### Required action A
List every character named in the book review below.
### Required action B
Extend the book review below past its final sentence.

### Text block
The jacket flap posed this as a post-divorce/traumatic incident/finding oneself house swap story. And while there was a house swap, it didn’t come until late in the novel. Which leads me to believe: the jacket flap writers didn’t know what to do with this one. See: it’s really just a portrait of a woman, Ria Lynch, and the life she led. She married the first man, Danny Lynch, whom she fell in love with, and thought she had a good life. But, as the reader finds out through the pages, that good life was all in Ria’s head. She was surrounded by friends, by her children, in this lovely home, and her husband was off… being a philandering Irish jerk. (He wasn’t stereotypical, though: the role of Irish drunk was given to one of Ria’s friends’ husbands, who thankfully, got his just deserts in the end.) It’s the portrait of a woman who makes choices and stands by them, and then when life throws her a curveball, she goes on. It’s a testament to the power of community and connection: Marilyn, the American Ria trades houses with at the end, is grieving for a dead son and has been unable to move on. But through the connections she makes by being a part of Ria’s life, she is able to find some healing.

### Extracted material
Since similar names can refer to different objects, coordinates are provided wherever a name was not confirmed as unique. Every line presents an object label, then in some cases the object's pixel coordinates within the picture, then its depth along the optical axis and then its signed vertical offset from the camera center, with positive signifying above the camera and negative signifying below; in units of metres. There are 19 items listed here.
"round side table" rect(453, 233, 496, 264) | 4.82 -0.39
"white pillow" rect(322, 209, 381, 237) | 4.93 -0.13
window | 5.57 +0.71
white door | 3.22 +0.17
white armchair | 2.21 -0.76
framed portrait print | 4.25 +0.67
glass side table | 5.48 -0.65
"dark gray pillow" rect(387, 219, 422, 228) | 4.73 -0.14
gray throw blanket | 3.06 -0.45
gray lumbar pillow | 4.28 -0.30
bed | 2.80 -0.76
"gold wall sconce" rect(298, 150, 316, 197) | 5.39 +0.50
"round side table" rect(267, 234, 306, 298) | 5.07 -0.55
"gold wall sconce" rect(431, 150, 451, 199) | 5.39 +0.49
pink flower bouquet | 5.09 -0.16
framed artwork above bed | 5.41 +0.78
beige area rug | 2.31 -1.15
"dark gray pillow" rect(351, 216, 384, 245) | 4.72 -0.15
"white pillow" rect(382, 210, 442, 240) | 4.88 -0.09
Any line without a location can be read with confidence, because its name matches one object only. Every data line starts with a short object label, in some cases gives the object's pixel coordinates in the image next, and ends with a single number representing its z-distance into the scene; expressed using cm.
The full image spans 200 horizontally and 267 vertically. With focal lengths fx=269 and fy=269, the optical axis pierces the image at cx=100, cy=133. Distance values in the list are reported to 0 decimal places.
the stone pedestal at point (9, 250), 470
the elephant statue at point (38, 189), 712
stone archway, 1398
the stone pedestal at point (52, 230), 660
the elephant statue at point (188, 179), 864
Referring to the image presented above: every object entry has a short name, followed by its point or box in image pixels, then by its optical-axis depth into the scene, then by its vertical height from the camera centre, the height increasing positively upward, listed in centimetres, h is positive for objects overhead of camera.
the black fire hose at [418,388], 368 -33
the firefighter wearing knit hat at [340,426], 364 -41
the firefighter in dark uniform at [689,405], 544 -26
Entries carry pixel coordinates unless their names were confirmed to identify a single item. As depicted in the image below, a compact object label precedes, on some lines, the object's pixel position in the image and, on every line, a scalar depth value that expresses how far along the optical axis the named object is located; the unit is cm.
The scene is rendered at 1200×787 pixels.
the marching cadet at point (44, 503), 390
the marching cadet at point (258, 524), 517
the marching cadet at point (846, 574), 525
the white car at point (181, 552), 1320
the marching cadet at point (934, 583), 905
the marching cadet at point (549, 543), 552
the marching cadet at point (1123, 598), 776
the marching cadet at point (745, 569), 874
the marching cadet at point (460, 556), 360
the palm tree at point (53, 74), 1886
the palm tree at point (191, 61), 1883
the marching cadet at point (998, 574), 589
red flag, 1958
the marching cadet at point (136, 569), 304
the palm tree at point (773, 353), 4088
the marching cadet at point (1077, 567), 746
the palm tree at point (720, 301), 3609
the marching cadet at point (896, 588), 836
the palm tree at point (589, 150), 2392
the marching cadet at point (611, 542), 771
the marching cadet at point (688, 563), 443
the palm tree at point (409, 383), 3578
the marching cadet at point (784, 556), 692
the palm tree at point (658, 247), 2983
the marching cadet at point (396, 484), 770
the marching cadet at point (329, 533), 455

### Reply A
Ria Lynch, Danny Lynch, Marilyn

### Reply B
In the end, while “nothing” happened (well, lots happened, but it was everyday stuff) it was a compelling novel. A lot of that is credited to Binchy — she (again, like Austen) is a master of the domestic drama, painting gorgeous portraits of the Everyday — but I do have to admit that Terry Donnelly’s voice had me mesmerized. A light, lilting Irish accent; voices perfect for the characters; she had me staying in the car waiting for an “acceptable” stopping point.

I should read (or listen to) more Binchy. Because my first foray was gold.